January 24, 2010
January 14, 2010
Graham-Foust-Day
This Sunday, Jan. 17, at 3 o’clock.
Graham is the author of four full-fledged poetry collections: As in Every Deafness (Flood Editions, 2003), Leave the Room to Itself (Ahsahta Press, 2004), Necessary Stranger (Flood Editions, 2007), and newly, A Mouth in California (Flood Editions, 2009).
A few words from the publisher on Mouth…
“A Mouth in California, Graham Foust’s fourth book of poetry, uses the ironies and anxieties of contemporary life as a foil for mordant and sometimes violent humor. Through mangled aphorisms, misheard song lyrics, and off-key phrasing, Foust creates a unique idiom of tragicomic pratfalls, a ballet of falling down. Yet the elasticity of Foust’s language repels the stiff-necked adversaries of thought: “what’s the wrong way to break / that brick of truth back into music?”

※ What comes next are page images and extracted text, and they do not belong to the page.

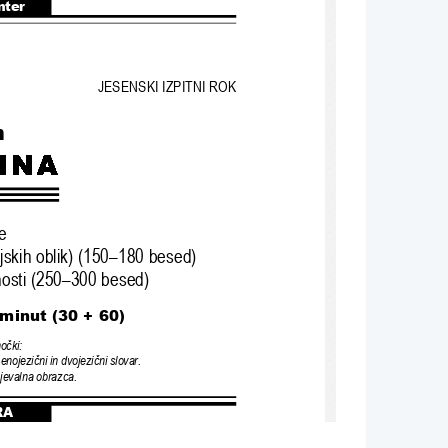
nter
JESENSKI IZPITNI ROK
n
e
jskih oblik) (150–180 besed)
nosti (250–300 besed)
 minut (30 + 60)
mo
č
ki:
 enojezi
č
ni in dvojezi
č
ni slovar.
jevalna obrazca.
RA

I like it for its patient language. No less sophisticated than an exploding MacGyverism. Here’s a selection to show it’s true…
To the Writer
Another cloud spun to nothing, one
of nature’s more manageable kills.
Another borderline-meaningless morning save
for everything. You claim you kissed
a certain picture with such patience
you became it. So who hasn’t?
You’re of one long weary trouble;
you wear your hard mind on your hand.
Thus, your dumb touch, your clunky
fuss, your little millions. Your stomach
newly stuffed with amputations. Quiet
and furious dots of distant rooms—rooms,
I would add, through which you’ll never move
or sleep—begin to mean. In one of them,
humor, collapsed in a painful curl, an odd
head at the back of its throat. It’s what’s to bleed about.